It begins as every fairy tale should: with the words “Once upon a time …” written ornately on the physical pages of a book. This now-famous method of introduction would be used on many of Walt Disney’s animated features, and it’s here that it features most prominently, especially as the majority of the setup is read, not witnessed. Adapted from Grimms’ Fairy Tales (confusingly putting the apostrophe in an uncommon spot), the plot follows Princess Snow White, whose beauty may some day surpass that of her vain stepmother, the new queen. And so the evil woman dresses the girl in rags and forces her to work as a scullery maid. But it’s not enough to conceal the young princess’ loveliness, especially from the queen’s magic mirror, which can always pinpoint the fairest maiden in the land.

Although Snow White doesn’t look quite as realistic (or mature) as the following Disney princesses (both Cinderella and Aurora were moderate improvements before the astounding work of Ariel and Belle), her movements are still convincing, and her voice and singing are spectacular (provided by Adriana Caselotti). The musical components, which were embellished for the sake of marketing the film as a family-friendly product, are always at the forefront.

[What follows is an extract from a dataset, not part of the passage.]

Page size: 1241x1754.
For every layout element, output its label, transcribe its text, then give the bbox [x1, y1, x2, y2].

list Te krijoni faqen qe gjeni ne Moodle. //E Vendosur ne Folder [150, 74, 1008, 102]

In general, the instrumental notes are stronger than the lyrics, except when it comes to whistling while working, and when the dwarfs get their quirky work chant on the way home from the mine, which became two of the most recognizable songs from the movie (and in pop culture forever after). However, neither one has more than a couple of lines of lyrics. The best is instead the theme music (“Some Day My Prince Will Come”), which resurfaces from time to time in the background, and can’t help but to be sensationally moving.

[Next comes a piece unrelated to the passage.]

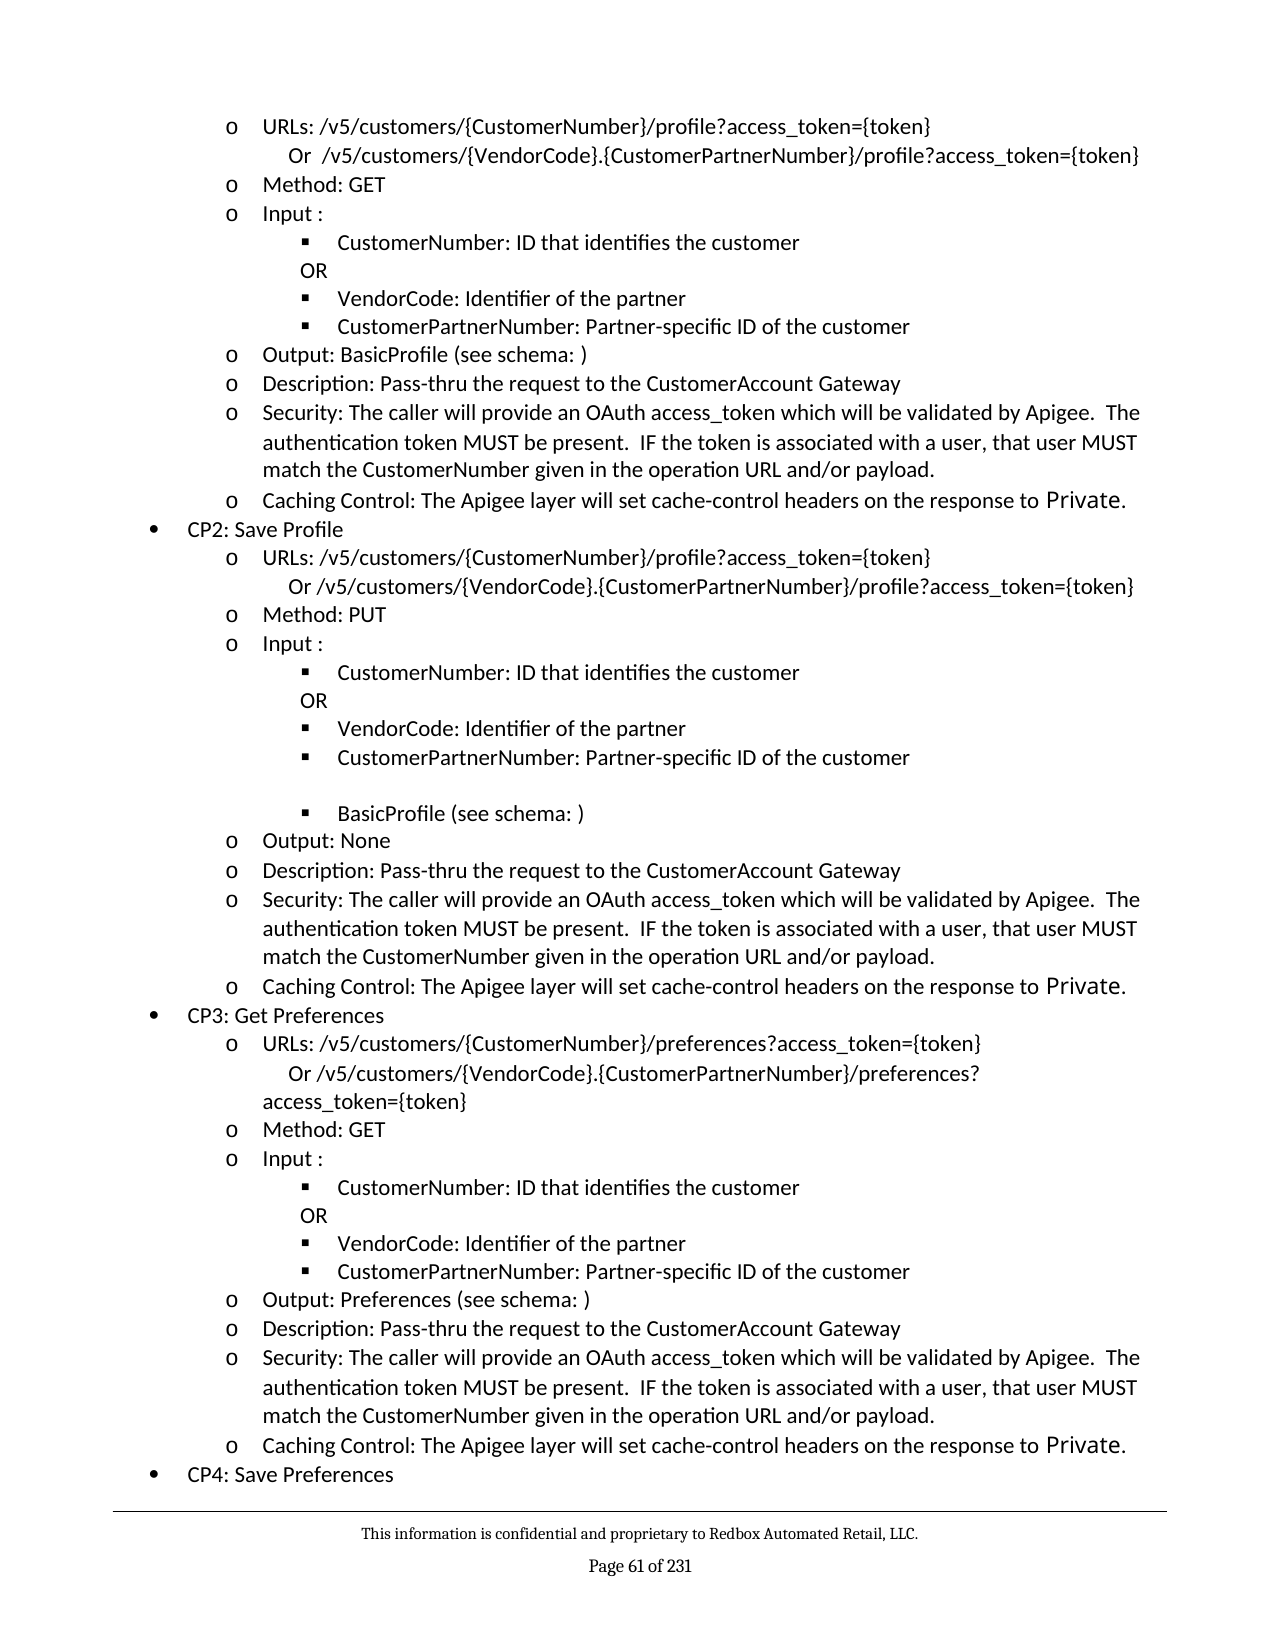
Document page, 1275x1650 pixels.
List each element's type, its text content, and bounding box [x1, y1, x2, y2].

As is traditional with stories by the Brothers Grimm, there is an abundance of antagonists, as well as some scary scenarios – particularly as the queen insists upon cutting out her stepdaughter’s heart as proof of death; when the huntsman slowly raises his dagger to accomplish that deed; and when the young girl is terrorized by imagined forest monstrosities. But Snow White’s singing always comes to the rescue. Further visual frights await, headlined by the queen’s transformation into the wicked witch (perhaps as shocking in 1937 as the transformation was in “An American Werewolf in London” for audiences of 1981). But the film also includes a few lessons for kids (such as tidying up and properly washing before dinner), plenty of comedy routines (including verbal humor [primarily from sputtering leader Doc and the distrustful Grumpy – “All females are poison!”], slapstick, and exaggerated movements by the dwarfs), a magic spell (and a traditional antidote), and an exhilarating finale. The film may not possess the emotional impact of Disney’s later animated classics, but it’s nevertheless a fascinating historical milestone in animation, and a powerful story of good and evil and the rousing, classical triumph of love.